Quem leu os grandes nomes da literatura de fantasia encontrará nas histórias de Geralt de Rívia a maioria dos elementos a que está acostumado: há seres humanos, há anões, há elfos - não há hobbits, mas, para compensar, existem gnomos e outras raças menores (menores tanto em número e influên­cia quanto em tamanho). Porém, ninguém deve esperar encontrar elfos etéreos e perfeitos como os de Tolkien: aqui, elfos são seres bem terrenos, embora mais conectados à natureza que os humanos ou os anões. Podem ser violentos ou irracionais como qualquer um de nós, e ser movidos pelas mesmas pai­xões: luxúria, ganância ou vingança. Independentemente da raça, a maioria dos personagens parece perfeitamente apta a manter conversações espirituosas, pois os diálogos são um deleite à parte, cheios de frases perfeitas, observações sagazes e ditos que caem como uma luva. Dane-se se conversações re­ais não são assim: isto aqui é fantasia, e para que ela serviria se precisasse ser tão banal e tediosa quan­to a realidade? Não digo que a literatura de fantasia não possa servir para nos levar a refletir sobre as coisas do mundo real (que o diga A História Sem Fim), mas sua função número um é mesmo a de nos permitir escapar momentaneamente desse mundo e entrar em outro mais empolgante: é a eficácia em atingir esse objetivo que diz se uma história de fantasia é boa ou não; a reflexão, se surgir, é lucro. E, para construir um mundo mais empolgante, vale tudo: pode-se lançar mão de magia, raças não-humanas, seres míticos, contos de fadas, e, sim, até mesmo de diálogos inteligentes! Andrzej Sapkowski dá uma aula de como usar todos esses elementos com absoluta maestria. Não vejo a hora de ler os próximos volumes.

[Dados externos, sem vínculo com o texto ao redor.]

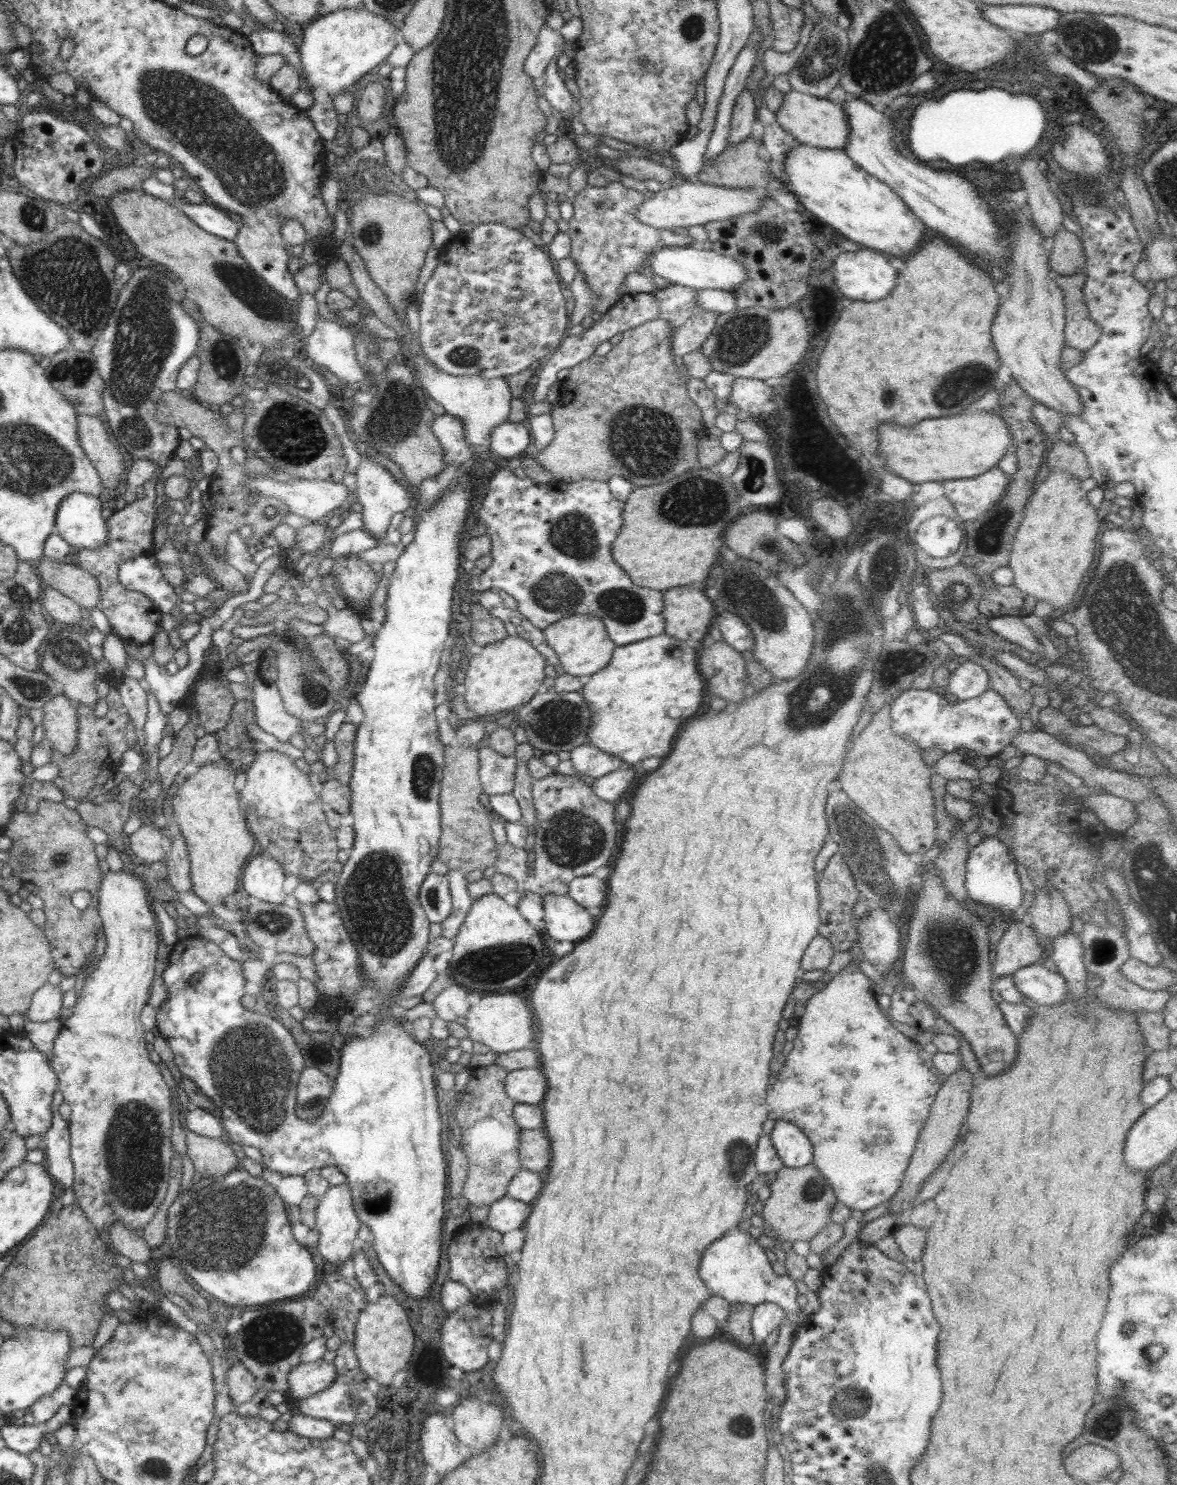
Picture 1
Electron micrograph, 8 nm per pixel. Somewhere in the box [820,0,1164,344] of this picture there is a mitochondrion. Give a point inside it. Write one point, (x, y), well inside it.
(885, 53)

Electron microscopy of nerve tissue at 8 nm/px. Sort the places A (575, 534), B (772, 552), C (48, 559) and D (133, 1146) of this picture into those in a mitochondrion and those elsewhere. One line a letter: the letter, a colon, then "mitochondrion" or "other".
A: mitochondrion
B: mitochondrion
C: other
D: mitochondrion

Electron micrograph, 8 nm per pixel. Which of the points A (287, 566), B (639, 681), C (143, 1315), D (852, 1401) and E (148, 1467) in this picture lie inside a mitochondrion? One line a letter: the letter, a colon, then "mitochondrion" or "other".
A: other
B: other
C: other
D: mitochondrion
E: mitochondrion

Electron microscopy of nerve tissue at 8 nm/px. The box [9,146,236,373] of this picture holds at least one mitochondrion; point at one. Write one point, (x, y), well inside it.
(67, 279)

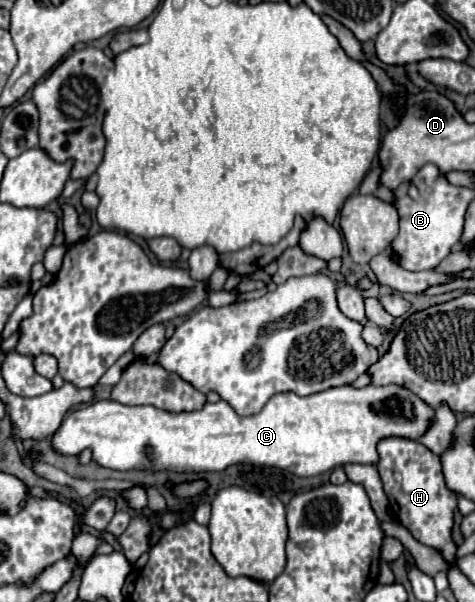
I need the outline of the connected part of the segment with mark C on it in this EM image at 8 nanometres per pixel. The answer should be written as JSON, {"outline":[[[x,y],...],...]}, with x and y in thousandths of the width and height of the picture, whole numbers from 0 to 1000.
{"outline":[[[817,638],[817,641],[771,641],[771,645],[745,645],[745,641],[716,641],[716,645],[699,645],[699,648],[682,648],[674,654],[653,654],[653,658],[627,658],[627,654],[615,654],[615,651],[598,651],[598,654],[581,654],[573,658],[560,674],[543,684],[543,688],[531,688],[531,691],[501,691],[472,664],[459,664],[451,671],[434,668],[425,681],[408,681],[408,684],[354,684],[354,681],[337,681],[337,678],[324,678],[324,674],[265,674],[265,671],[253,671],[253,668],[240,668],[240,664],[194,664],[185,671],[173,671],[168,678],[152,681],[139,688],[139,694],[131,698],[131,704],[122,708],[122,714],[114,718],[109,724],[109,744],[114,751],[131,754],[131,757],[168,757],[181,744],[194,748],[194,764],[206,767],[211,774],[219,777],[236,777],[236,781],[358,781],[358,784],[463,784],[463,781],[476,781],[480,774],[488,771],[531,771],[531,774],[552,774],[552,777],[589,777],[589,781],[606,781],[623,791],[636,791],[636,794],[648,794],[648,791],[669,791],[686,781],[699,781],[707,774],[720,774],[720,771],[737,771],[737,767],[749,767],[749,771],[792,771],[792,734],[804,731],[804,728],[817,728],[817,724],[846,724],[846,728],[867,728],[876,731],[884,721],[893,721],[893,708],[901,708],[901,688],[909,688],[909,678],[884,664],[867,648],[851,645],[851,641],[834,641],[834,638]]]}

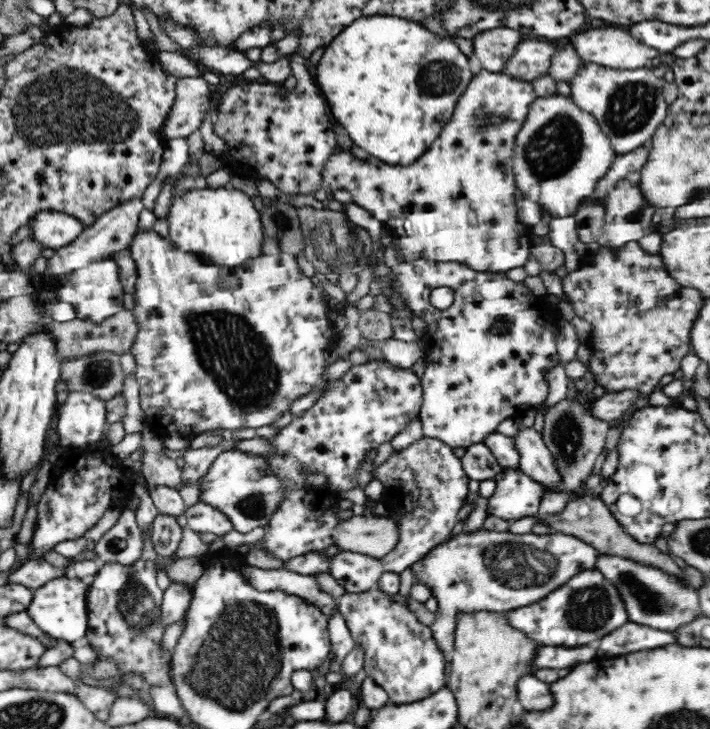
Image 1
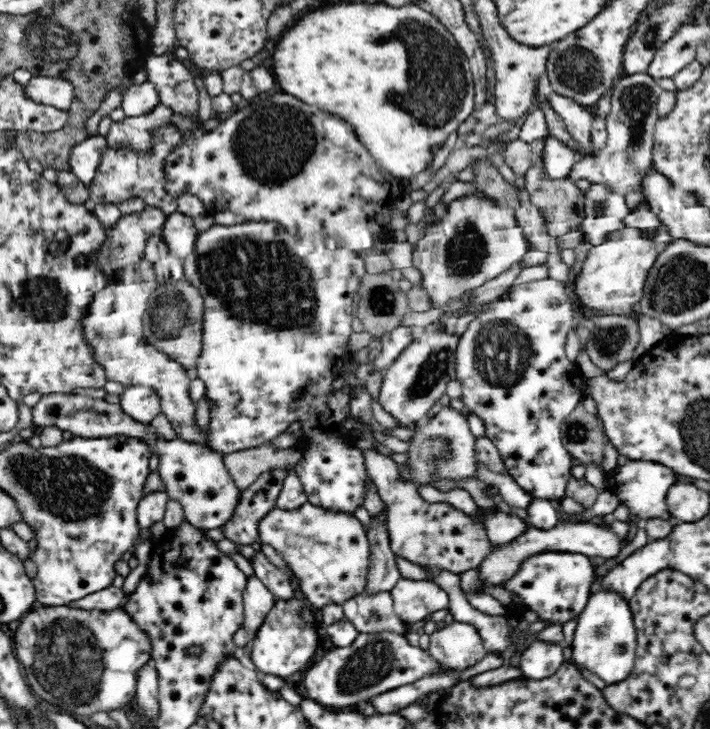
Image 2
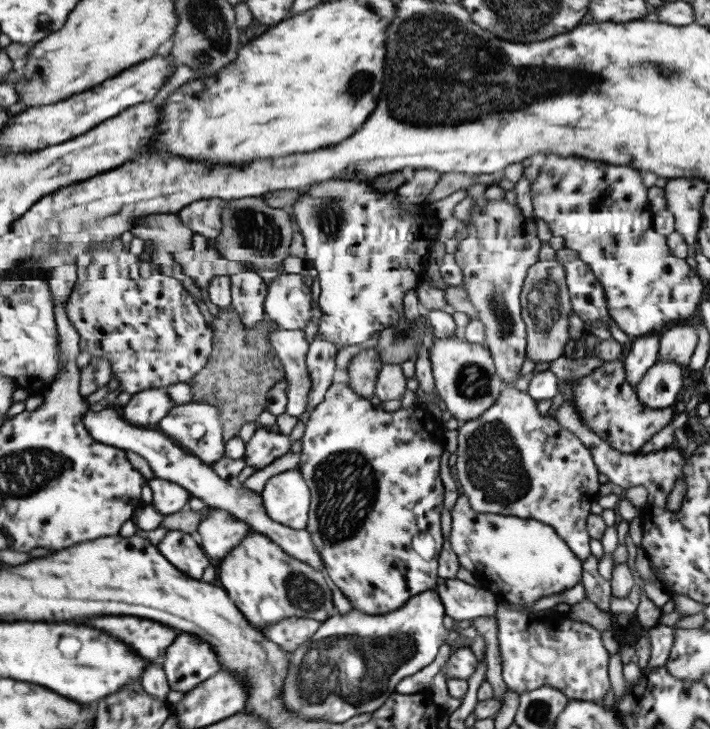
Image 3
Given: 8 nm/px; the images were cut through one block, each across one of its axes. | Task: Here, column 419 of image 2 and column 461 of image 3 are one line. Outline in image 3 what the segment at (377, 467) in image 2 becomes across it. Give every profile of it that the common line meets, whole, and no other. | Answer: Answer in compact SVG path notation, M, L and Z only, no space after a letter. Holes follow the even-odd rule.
M463 492L458 493L450 516L451 524L447 543L456 555L459 566L469 570L482 587L494 593L498 602L516 606L522 613L537 599L566 591L580 583L582 562L572 556L551 526L538 520L517 518L517 516L475 512L469 506Z

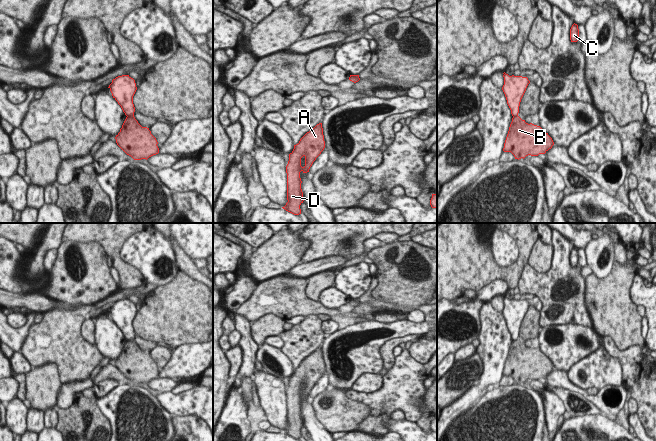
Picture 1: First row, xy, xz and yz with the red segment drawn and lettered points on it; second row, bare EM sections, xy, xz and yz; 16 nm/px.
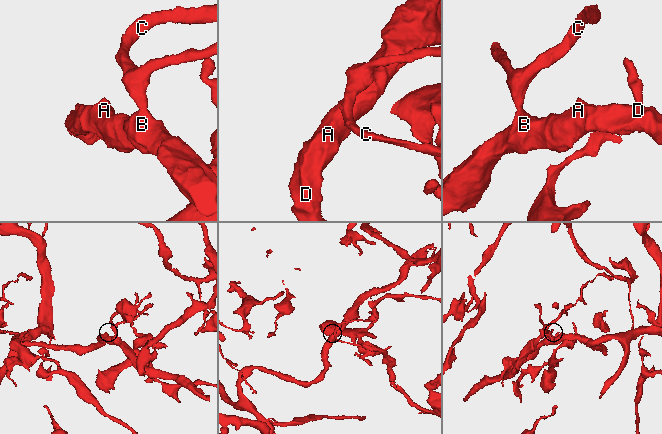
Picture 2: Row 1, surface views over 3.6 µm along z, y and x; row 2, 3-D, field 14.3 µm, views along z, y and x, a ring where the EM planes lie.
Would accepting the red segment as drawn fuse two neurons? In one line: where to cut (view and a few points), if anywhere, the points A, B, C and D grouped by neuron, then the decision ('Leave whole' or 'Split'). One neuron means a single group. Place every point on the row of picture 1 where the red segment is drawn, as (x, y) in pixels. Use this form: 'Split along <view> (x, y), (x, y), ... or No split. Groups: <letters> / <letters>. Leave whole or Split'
Split along xy (133, 115), (127, 117). Groups: A B D / C. Split

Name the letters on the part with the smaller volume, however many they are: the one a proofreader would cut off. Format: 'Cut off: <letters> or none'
Cut off: C

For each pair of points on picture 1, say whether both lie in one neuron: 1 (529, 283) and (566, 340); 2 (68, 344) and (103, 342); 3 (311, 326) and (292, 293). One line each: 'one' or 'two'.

A edição nacional está bem cuidada, como é tradicional nas publicações da Martins Fontes, que já nos trouxe tantas boas obras de fantasia, tanto as clássicas quanto boas novidades. A tradução foi feita direto do polonês por Tomasz Barcinski, e, talvez por uma falta de familiaridade do tradutor com as estruturas frasais mais usadas em português, nota-se uma tendência a quase sempre colocar o adjetivo antes do substantivo: "O escurecido céu por trás da janela foi cortado pela cegante luz de um relâmpago, logo seguido pelo potente estrondo de trovão. O temporal adquiria cada vez mais força e espessas nuvens deslizavam sobre Rinde". Com a repetição ao longo de todo o livro, isso começa a soar forçado e incômodo. No lugar do editor, eu teria uma conversa com o tradutor e com os revisores a respeito. Em todo caso, não é nada que impeça o leitor de apreciar as muitas e grandes qualidades da obra.